## PROBLEM TO WORK ON
If a line in the listing below includes the string "click", pull it out.

## THE RECORDS
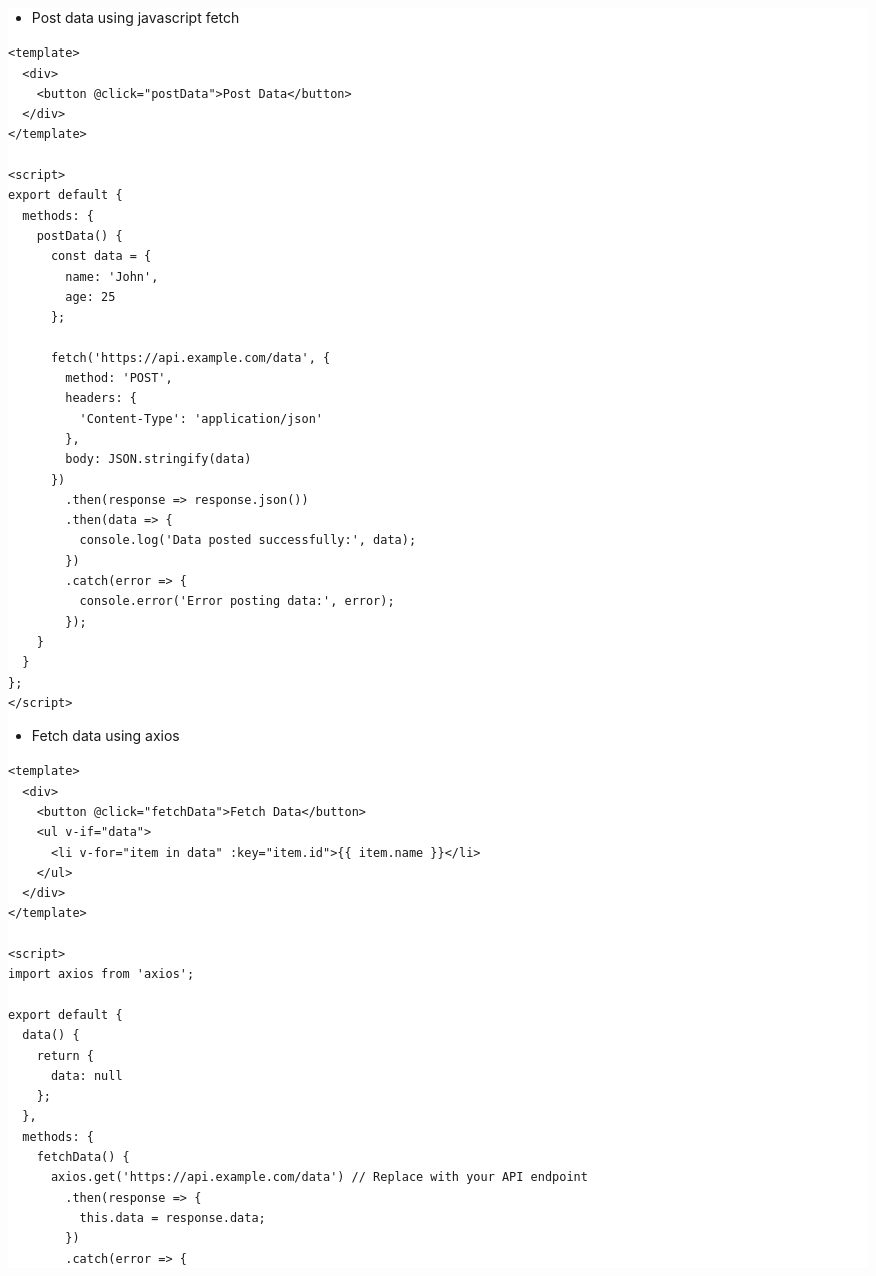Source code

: * Post data using javascript fetch
```
<template>
  <div>
    <button @click="postData">Post Data</button>
  </div>
</template>

<script>
export default {
  methods: {
    postData() {
      const data = {
        name: 'John',
        age: 25
      };

      fetch('https://api.example.com/data', {
        method: 'POST',
        headers: {
          'Content-Type': 'application/json'
        },
        body: JSON.stringify(data)
      })
        .then(response => response.json())
        .then(data => {
          console.log('Data posted successfully:', data);
        })
        .catch(error => {
          console.error('Error posting data:', error);
        });
    }
  }
};
</script>
```

* Fetch data using axios

```
<template>
  <div>
    <button @click="fetchData">Fetch Data</button>
    <ul v-if="data">
      <li v-for="item in data" :key="item.id">{{ item.name }}</li>
    </ul>
  </div>
</template>

<script>
import axios from 'axios';

export default {
  data() {
    return {
      data: null
    };
  },
  methods: {
    fetchData() {
      axios.get('https://api.example.com/data') // Replace with your API endpoint
        .then(response => {
          this.data = response.data;
        })
        .catch(error => {
```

## TASK OUTPUT
    <button @click="postData">Post Data</button>
    <button @click="fetchData">Fetch Data</button>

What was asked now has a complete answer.